The pipeline will perform the following steps [Michel J. et al, 2020] [Youssefi D. et al, 2020]:
For each stereo pair:
Create stereo-rectification grids for left and right views.
Resample both images into epipolar geometry.
Compute sift matches between left and right views in epipolar geometry.
Create a bilinear correction model of the right image’s stereo-rectification grid in order to minimize the epipolar error. Apply the estimated correction to the right grid.
For each resolution (first_resolution, intermediate_resolution, last_resolution)
For each stereo pair:
Resample the stereo pair in epipolar geometry, at the specified resolution using:
The input DTM (such as an SRTM) for the first resolution.
The DEM Median from the previous resolution for intermediate_resolution or last_resolution.

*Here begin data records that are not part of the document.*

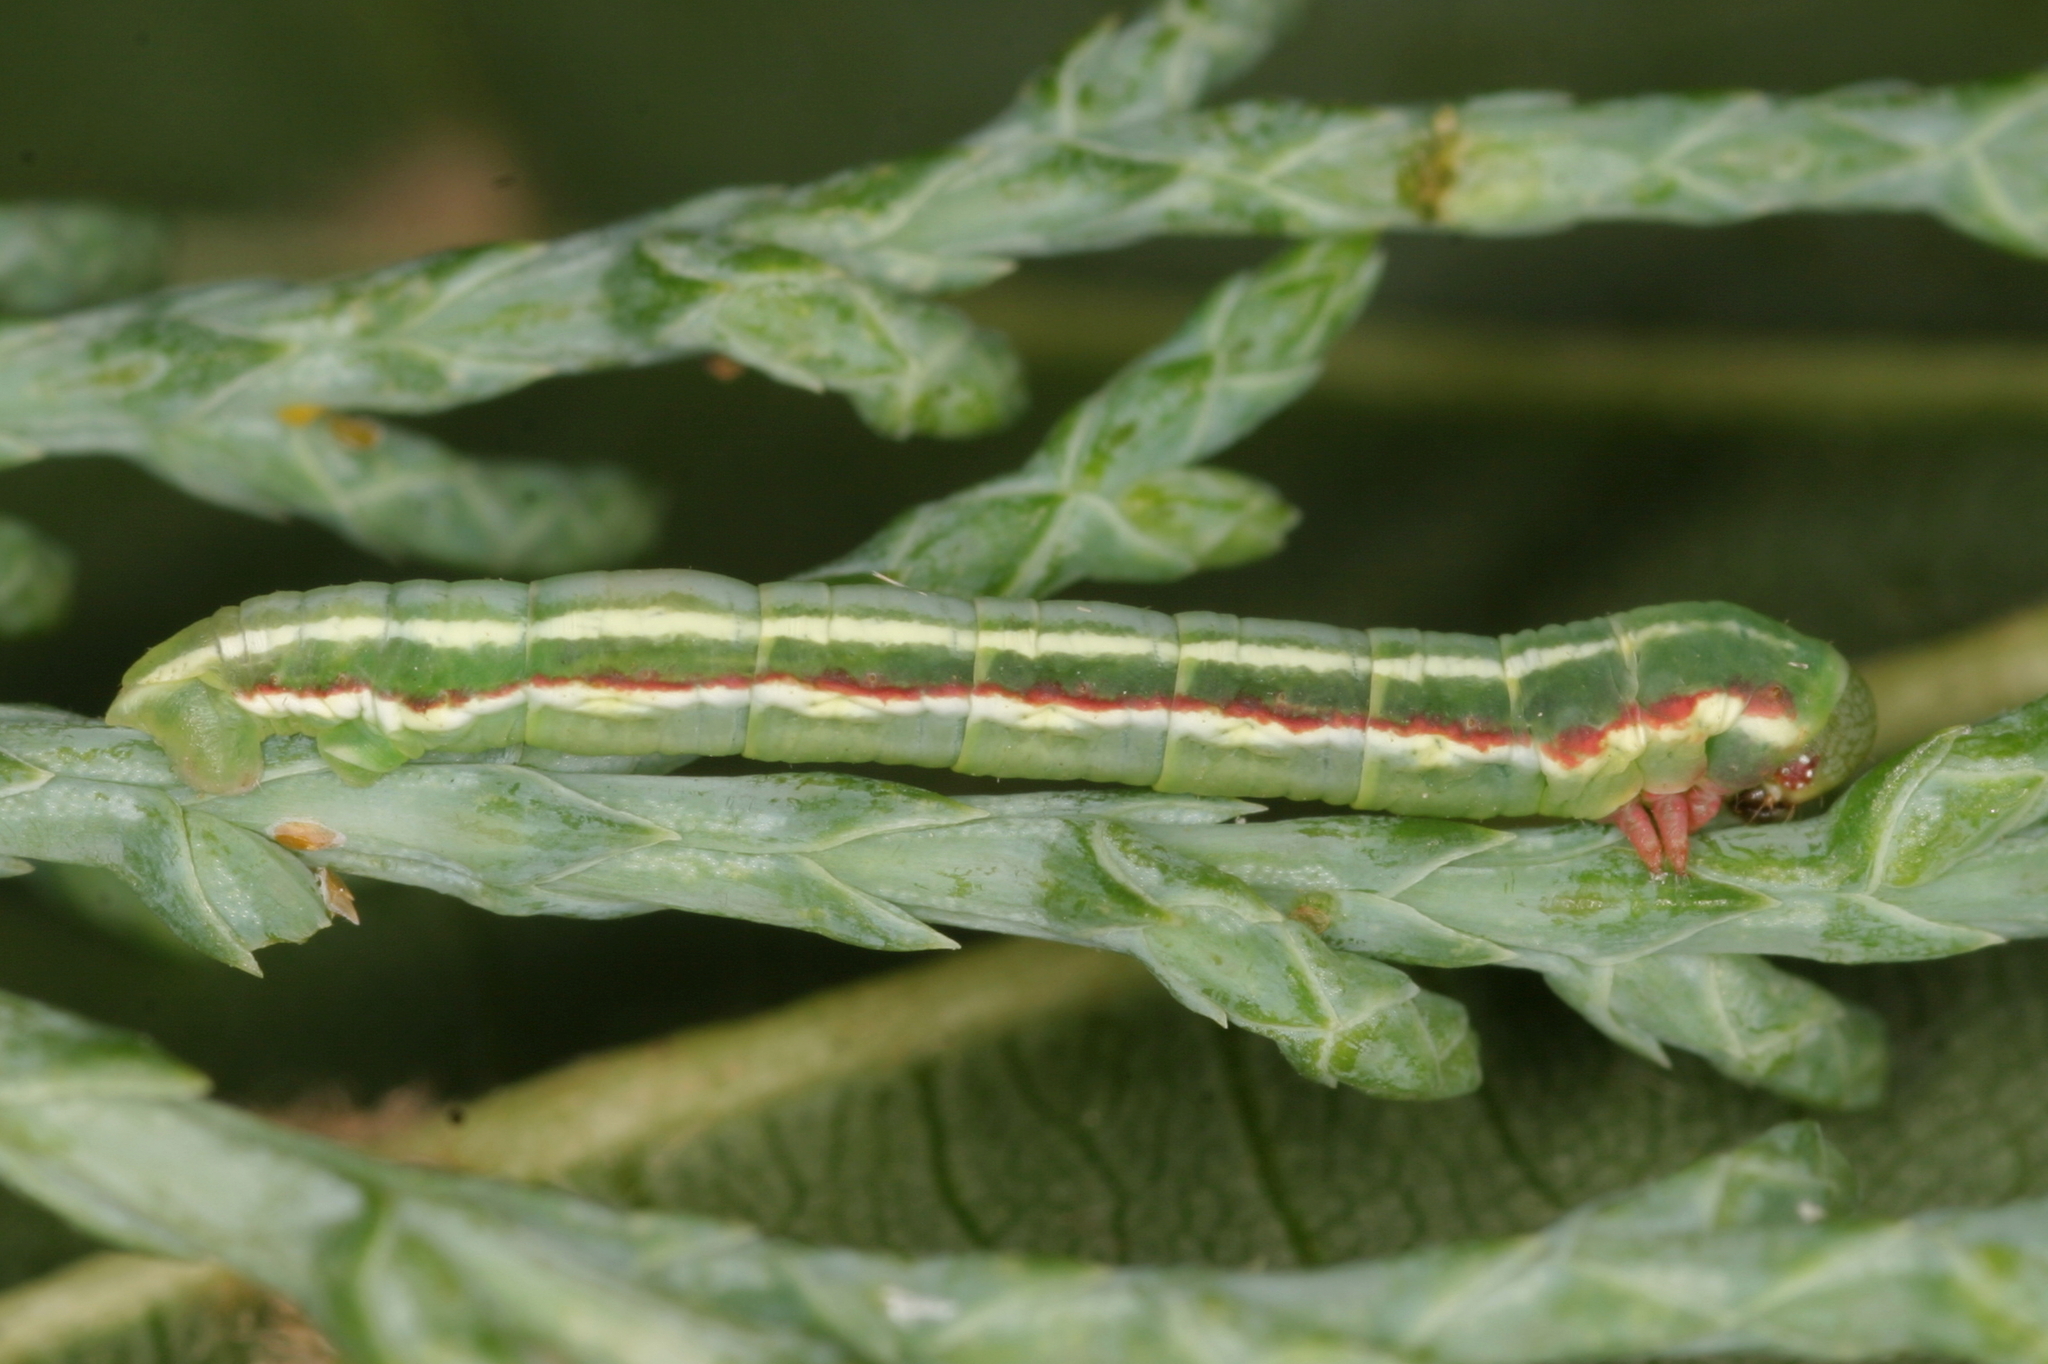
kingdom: Animalia
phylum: Arthropoda
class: Insecta
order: Lepidoptera
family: Geometridae
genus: Thera
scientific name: Thera juniperata
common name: Juniper carpet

Compute the disparity map in epipolar geometry, by using the DEM Min and DEM Max as disparity intervals. For the first resolution, sift features are used to refine the disparity intervals.
Triangulate the matches and get for each pixel of the reference image a latitude, longitude and altitude coordinate.
Then
Merge points clouds coming from each stereo pairs.
Filter the resulting 3D points cloud via two consecutive filters: the first removes the small groups of 3D points, the second filters the points which have the most scattered neighbors.
Rasterize: Project these altitudes on a regular grid to create a DSM and its associated color, as well as (if not at the last resolution) DEM Min/Max/Median.